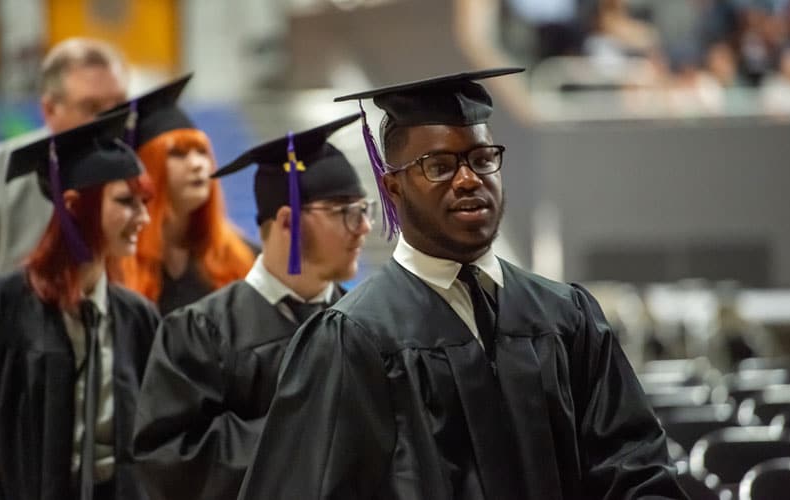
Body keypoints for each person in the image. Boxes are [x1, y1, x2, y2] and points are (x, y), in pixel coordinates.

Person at [238, 68, 687, 499]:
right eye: (439, 165)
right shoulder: (353, 339)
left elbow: (634, 466)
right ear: (392, 187)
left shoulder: (566, 317)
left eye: (482, 158)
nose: (469, 179)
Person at [131, 113, 374, 500]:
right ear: (287, 222)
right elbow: (170, 461)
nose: (363, 227)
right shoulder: (199, 332)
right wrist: (307, 428)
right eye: (344, 210)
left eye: (364, 209)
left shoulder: (367, 326)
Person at [0, 111, 159, 499]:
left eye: (144, 202)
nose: (144, 217)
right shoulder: (7, 305)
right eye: (126, 201)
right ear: (72, 204)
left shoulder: (137, 316)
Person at [113, 75, 256, 315]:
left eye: (202, 152)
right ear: (146, 168)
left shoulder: (242, 257)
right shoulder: (115, 264)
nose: (197, 164)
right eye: (178, 154)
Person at [0, 37, 129, 275]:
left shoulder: (139, 169)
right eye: (92, 108)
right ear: (49, 110)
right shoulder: (3, 171)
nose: (111, 120)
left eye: (120, 105)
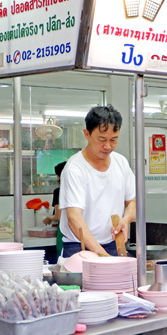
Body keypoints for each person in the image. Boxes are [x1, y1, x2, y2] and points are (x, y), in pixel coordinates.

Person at [59, 106, 136, 257]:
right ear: (87, 134)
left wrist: (126, 219)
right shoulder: (75, 169)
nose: (108, 146)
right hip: (79, 247)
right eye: (102, 139)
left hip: (113, 244)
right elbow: (74, 218)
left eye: (113, 140)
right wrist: (102, 255)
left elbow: (132, 202)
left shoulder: (121, 162)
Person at [43, 161, 67, 260]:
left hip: (65, 231)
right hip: (83, 230)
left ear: (58, 176)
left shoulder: (59, 191)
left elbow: (59, 216)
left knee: (64, 261)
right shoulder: (82, 189)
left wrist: (49, 218)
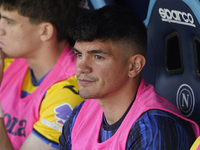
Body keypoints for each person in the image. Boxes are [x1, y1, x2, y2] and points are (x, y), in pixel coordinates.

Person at [59, 5, 200, 150]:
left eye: (97, 57)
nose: (81, 68)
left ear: (134, 66)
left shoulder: (153, 128)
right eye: (79, 55)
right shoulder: (81, 113)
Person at [0, 0, 85, 149]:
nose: (1, 29)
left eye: (10, 22)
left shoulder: (70, 89)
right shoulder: (10, 61)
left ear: (45, 31)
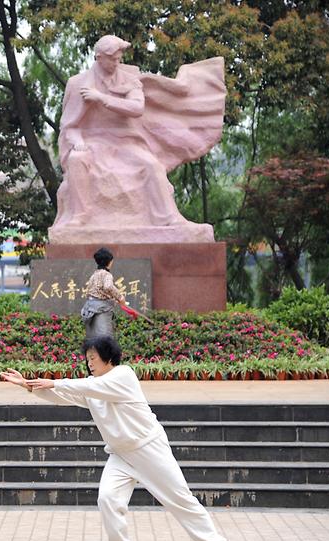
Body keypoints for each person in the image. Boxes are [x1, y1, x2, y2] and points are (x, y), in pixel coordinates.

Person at [0, 335, 236, 541]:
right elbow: (62, 395)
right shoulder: (92, 388)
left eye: (93, 358)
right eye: (87, 359)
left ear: (108, 357)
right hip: (120, 455)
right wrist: (28, 385)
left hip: (149, 449)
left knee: (180, 499)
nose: (89, 363)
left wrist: (56, 381)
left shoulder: (124, 375)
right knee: (108, 498)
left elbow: (81, 386)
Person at [50, 34, 223, 244]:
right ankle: (80, 217)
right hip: (93, 143)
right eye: (112, 58)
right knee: (77, 159)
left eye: (118, 58)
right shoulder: (78, 83)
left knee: (152, 165)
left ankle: (170, 219)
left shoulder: (128, 78)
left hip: (125, 143)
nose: (117, 63)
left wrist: (102, 98)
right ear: (99, 57)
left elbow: (136, 108)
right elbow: (70, 125)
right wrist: (78, 142)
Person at [81, 247, 128, 339]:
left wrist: (113, 299)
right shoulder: (106, 274)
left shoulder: (94, 275)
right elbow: (108, 287)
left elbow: (93, 291)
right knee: (104, 340)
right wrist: (120, 297)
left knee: (93, 340)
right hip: (102, 310)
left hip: (90, 309)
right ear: (109, 262)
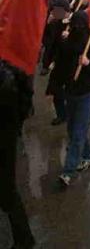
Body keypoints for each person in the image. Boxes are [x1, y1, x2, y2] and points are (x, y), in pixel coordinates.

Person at [48, 11, 90, 186]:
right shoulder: (67, 43)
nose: (76, 29)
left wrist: (89, 64)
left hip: (86, 94)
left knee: (77, 133)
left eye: (78, 26)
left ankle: (68, 171)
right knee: (73, 129)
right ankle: (88, 155)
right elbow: (60, 63)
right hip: (70, 92)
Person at [0, 61, 36, 249]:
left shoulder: (7, 74)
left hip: (4, 137)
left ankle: (24, 239)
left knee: (7, 192)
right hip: (9, 132)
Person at [41, 0, 71, 126]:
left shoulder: (73, 23)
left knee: (67, 93)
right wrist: (46, 25)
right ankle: (61, 115)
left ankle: (70, 114)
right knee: (56, 92)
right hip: (56, 64)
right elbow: (48, 42)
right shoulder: (54, 23)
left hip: (68, 64)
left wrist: (70, 36)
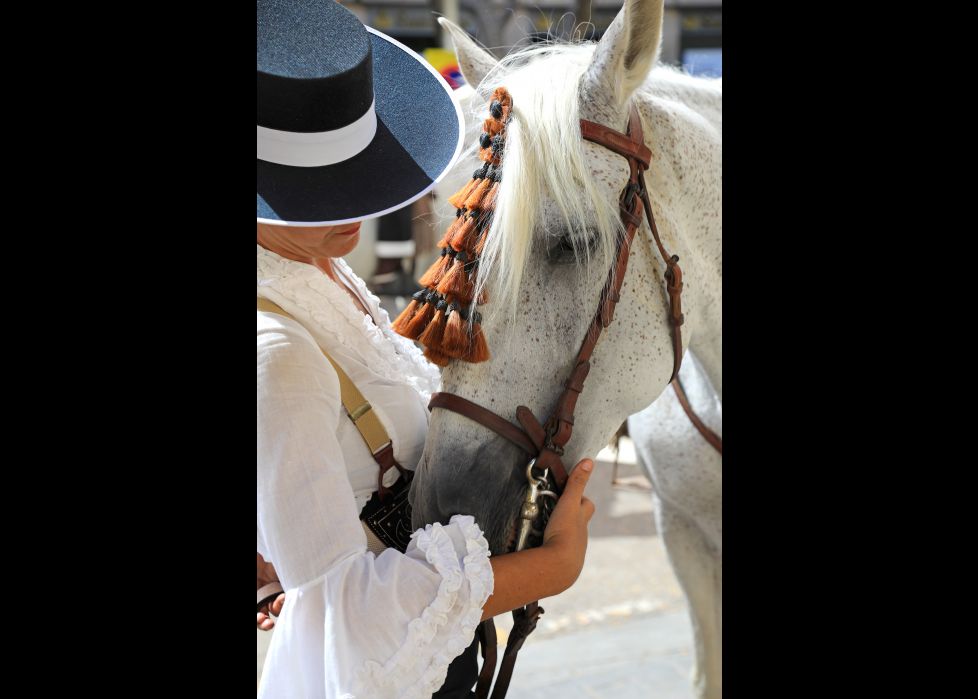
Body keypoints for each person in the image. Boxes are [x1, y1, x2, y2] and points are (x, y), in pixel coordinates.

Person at [256, 2, 596, 698]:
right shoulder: (280, 347)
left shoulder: (315, 272)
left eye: (359, 168)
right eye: (321, 189)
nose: (354, 202)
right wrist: (555, 565)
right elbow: (350, 618)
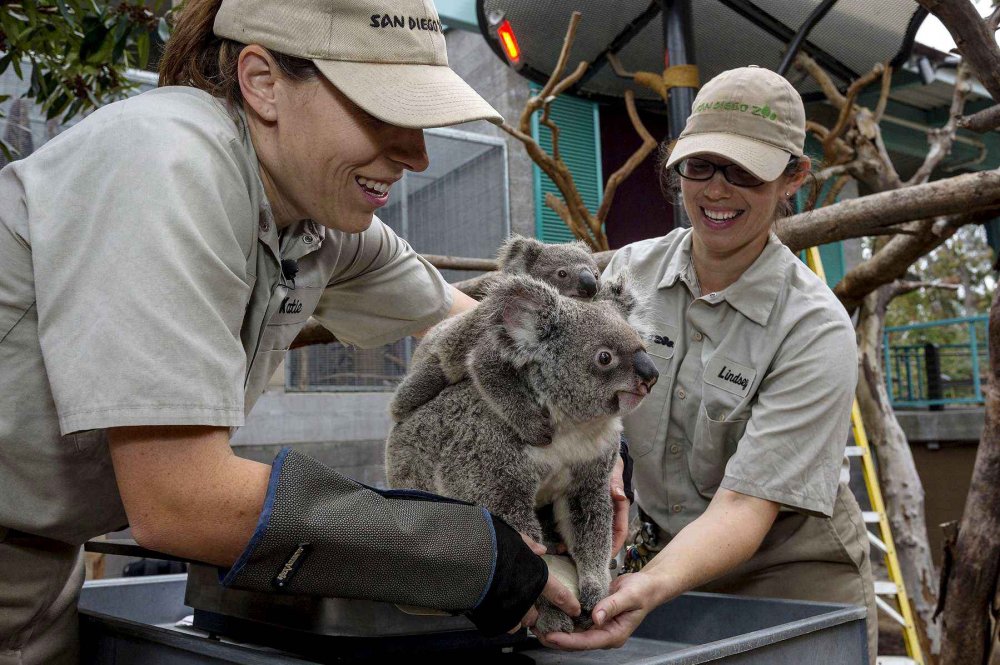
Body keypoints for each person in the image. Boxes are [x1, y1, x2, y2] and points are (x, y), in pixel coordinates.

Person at [0, 0, 584, 662]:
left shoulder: (315, 219)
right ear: (263, 81)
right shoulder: (166, 159)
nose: (416, 155)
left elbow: (469, 321)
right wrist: (469, 553)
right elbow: (182, 500)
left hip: (43, 585)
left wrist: (587, 430)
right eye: (384, 111)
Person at [538, 66, 878, 663]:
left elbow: (745, 507)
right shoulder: (626, 276)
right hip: (667, 563)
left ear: (793, 177)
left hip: (788, 574)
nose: (717, 191)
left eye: (745, 171)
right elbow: (561, 388)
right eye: (701, 166)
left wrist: (649, 586)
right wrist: (597, 455)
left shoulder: (812, 327)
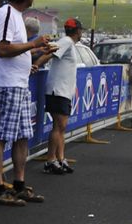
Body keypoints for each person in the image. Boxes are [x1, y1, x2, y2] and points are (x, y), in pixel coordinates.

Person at [0, 0, 53, 205]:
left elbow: (15, 49)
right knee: (1, 135)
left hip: (20, 83)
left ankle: (19, 184)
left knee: (22, 135)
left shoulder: (15, 16)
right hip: (8, 83)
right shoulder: (7, 13)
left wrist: (35, 50)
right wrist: (34, 46)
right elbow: (3, 49)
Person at [36, 18, 84, 175]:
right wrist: (36, 64)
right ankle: (50, 160)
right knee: (59, 126)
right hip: (58, 90)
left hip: (63, 90)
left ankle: (60, 158)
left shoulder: (68, 42)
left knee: (61, 127)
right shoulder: (67, 42)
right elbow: (50, 52)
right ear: (78, 31)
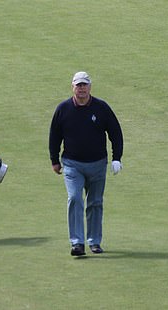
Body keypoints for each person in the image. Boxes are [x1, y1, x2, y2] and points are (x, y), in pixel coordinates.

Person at [49, 71, 124, 256]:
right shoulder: (63, 109)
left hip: (98, 164)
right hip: (72, 164)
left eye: (84, 85)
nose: (81, 88)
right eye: (78, 85)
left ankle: (94, 242)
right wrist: (54, 160)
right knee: (74, 199)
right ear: (72, 87)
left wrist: (117, 158)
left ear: (90, 87)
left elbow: (115, 132)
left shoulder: (101, 108)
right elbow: (54, 136)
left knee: (95, 203)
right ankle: (77, 243)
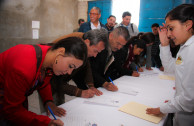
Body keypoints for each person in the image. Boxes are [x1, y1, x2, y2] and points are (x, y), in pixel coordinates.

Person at [0, 37, 88, 126]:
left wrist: (48, 101)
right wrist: (46, 122)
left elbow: (43, 81)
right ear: (61, 51)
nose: (69, 72)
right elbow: (12, 110)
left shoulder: (49, 57)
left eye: (73, 69)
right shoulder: (23, 68)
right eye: (70, 66)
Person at [146, 4, 194, 126]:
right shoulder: (185, 46)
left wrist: (163, 108)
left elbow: (189, 100)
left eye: (171, 28)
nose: (168, 34)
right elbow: (172, 68)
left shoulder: (192, 50)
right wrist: (164, 44)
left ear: (188, 25)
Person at [51, 29, 108, 105]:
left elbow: (87, 66)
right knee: (53, 105)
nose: (95, 56)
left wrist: (91, 85)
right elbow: (54, 81)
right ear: (87, 42)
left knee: (60, 104)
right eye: (95, 51)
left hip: (59, 80)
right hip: (49, 79)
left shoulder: (84, 45)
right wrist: (79, 92)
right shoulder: (73, 45)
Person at [90, 26, 137, 91]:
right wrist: (104, 83)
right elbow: (91, 69)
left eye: (122, 45)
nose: (119, 47)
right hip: (89, 82)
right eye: (118, 43)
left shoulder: (118, 49)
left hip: (100, 84)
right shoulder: (99, 44)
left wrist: (106, 83)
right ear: (111, 35)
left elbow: (114, 66)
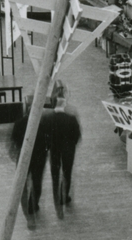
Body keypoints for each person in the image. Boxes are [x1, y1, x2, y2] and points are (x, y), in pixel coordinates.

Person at [9, 95, 54, 225]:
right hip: (39, 158)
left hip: (24, 157)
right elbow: (49, 142)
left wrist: (15, 152)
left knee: (22, 185)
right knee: (37, 182)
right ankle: (33, 206)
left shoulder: (19, 123)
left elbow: (14, 140)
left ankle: (26, 212)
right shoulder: (44, 124)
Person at [47, 81, 82, 217]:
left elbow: (46, 136)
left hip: (54, 150)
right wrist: (71, 145)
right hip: (68, 150)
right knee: (67, 174)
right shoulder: (71, 118)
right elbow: (77, 135)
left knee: (55, 175)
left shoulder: (49, 119)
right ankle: (64, 196)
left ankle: (57, 202)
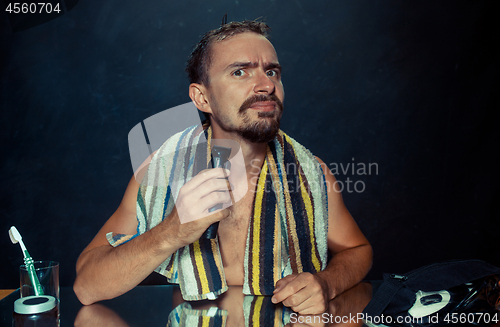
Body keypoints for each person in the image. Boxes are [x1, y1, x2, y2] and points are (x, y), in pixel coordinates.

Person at [73, 20, 372, 315]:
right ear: (202, 98)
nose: (266, 85)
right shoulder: (161, 171)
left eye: (272, 72)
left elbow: (357, 251)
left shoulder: (311, 173)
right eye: (240, 72)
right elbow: (86, 287)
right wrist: (171, 232)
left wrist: (326, 283)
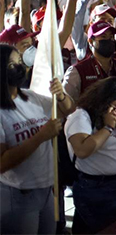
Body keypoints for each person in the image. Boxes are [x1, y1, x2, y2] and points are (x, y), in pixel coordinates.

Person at [0, 44, 76, 235]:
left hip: (46, 189)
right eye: (12, 64)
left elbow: (69, 109)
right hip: (19, 194)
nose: (19, 67)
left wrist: (61, 96)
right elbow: (2, 163)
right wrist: (41, 136)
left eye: (20, 61)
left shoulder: (30, 97)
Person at [65, 77, 116, 232]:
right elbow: (82, 150)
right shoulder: (81, 116)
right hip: (97, 188)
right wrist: (108, 128)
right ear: (103, 102)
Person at [63, 21, 116, 100]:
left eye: (111, 37)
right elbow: (65, 102)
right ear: (91, 41)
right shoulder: (77, 71)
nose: (109, 40)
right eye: (103, 36)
════════
### What is needed
Repeat the records above exactly, from the first line through the line containing "left wrist: (49, 218)", and leave out the pictures.

### Expected output
Body keypoints for each person in the image. Boxes are [x1, y1, x2, y2] and points are (x, y), in pixel coordinates.

Person at [238, 68, 687, 499]:
right eye: (439, 165)
right shoulder: (353, 339)
left elbow: (634, 466)
right ear: (392, 187)
left shoulder: (566, 317)
left eye: (482, 158)
nose: (469, 179)
Person at [131, 113, 374, 500]:
right ear: (287, 222)
right elbow: (170, 461)
nose: (363, 227)
right shoulder: (199, 332)
right wrist: (307, 428)
right eye: (344, 210)
left eye: (364, 209)
left shoulder: (367, 326)
Person at [0, 111, 159, 499]:
left eye: (144, 202)
nose: (144, 217)
right shoulder: (7, 305)
right eye: (126, 201)
right ear: (72, 204)
left shoulder: (137, 316)
Person at [113, 75, 256, 315]:
left eye: (202, 152)
right ear: (146, 168)
left shoulder: (242, 257)
right shoulder: (115, 264)
nose: (197, 164)
right eye: (178, 154)
Person at [0, 37, 129, 275]:
left shoulder: (139, 169)
right eye: (92, 108)
right ear: (49, 110)
right shoulder: (3, 171)
nose: (111, 120)
left eye: (120, 105)
Body keypoints for each person in the image. Boxes are [x1, y1, x2, y2] and points are (x, y), in pixel coordinates.

Person at [59, 106, 136, 257]:
right ear: (87, 134)
left wrist: (126, 219)
right shoulder: (75, 169)
nose: (108, 146)
right hip: (79, 247)
right eye: (102, 139)
left hip: (113, 244)
right elbow: (74, 218)
left eye: (113, 140)
right wrist: (102, 255)
left elbow: (132, 202)
left shoulder: (121, 162)
Person at [43, 161, 67, 260]:
left hip: (65, 231)
right hip: (83, 230)
left ear: (58, 176)
left shoulder: (59, 191)
left elbow: (59, 216)
left knee: (64, 261)
right shoulder: (82, 189)
left wrist: (49, 218)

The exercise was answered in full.